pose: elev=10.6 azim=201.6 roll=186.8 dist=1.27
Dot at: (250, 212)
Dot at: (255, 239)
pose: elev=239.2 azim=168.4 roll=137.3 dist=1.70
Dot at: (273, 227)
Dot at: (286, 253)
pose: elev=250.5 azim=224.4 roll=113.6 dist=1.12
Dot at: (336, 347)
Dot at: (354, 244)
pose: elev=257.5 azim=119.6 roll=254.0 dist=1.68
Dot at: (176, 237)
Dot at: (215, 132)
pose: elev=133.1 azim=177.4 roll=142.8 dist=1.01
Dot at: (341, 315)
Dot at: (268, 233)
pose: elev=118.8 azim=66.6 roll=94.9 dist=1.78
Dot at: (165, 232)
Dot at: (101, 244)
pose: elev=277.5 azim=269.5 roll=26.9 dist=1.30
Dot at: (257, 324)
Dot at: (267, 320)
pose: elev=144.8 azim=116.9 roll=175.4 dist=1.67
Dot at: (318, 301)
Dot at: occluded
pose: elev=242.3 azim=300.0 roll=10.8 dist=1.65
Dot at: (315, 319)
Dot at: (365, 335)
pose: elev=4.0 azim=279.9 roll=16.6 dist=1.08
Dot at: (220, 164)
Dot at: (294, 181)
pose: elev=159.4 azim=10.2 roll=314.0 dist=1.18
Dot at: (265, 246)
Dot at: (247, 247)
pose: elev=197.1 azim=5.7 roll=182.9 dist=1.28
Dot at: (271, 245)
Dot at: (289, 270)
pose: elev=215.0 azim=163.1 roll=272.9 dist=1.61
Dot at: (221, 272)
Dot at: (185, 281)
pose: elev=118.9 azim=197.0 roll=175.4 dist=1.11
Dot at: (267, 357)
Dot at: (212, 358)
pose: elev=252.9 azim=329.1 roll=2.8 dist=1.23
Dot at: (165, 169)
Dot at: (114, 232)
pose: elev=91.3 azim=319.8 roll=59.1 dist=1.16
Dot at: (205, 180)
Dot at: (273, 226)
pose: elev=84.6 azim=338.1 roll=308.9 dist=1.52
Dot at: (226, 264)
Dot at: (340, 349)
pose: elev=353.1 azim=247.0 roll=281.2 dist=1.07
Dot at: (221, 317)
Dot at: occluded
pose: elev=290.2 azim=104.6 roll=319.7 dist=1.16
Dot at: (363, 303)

- - -

## WHAT YOU ARE ASKED TO DO
Please lay out the stretch from the line containing "pose: elev=133.1 azim=177.4" through the line containing "Dot at: (101, 244)" as a Markdown table with the columns No and Text, numbering each line and leaving out any blank lines.

## COMPLETED EXERCISE
| No | Text |
|---|---|
| 1 | pose: elev=133.1 azim=177.4 roll=142.8 dist=1.01 |
| 2 | Dot at: (341, 315) |
| 3 | Dot at: (268, 233) |
| 4 | pose: elev=118.8 azim=66.6 roll=94.9 dist=1.78 |
| 5 | Dot at: (165, 232) |
| 6 | Dot at: (101, 244) |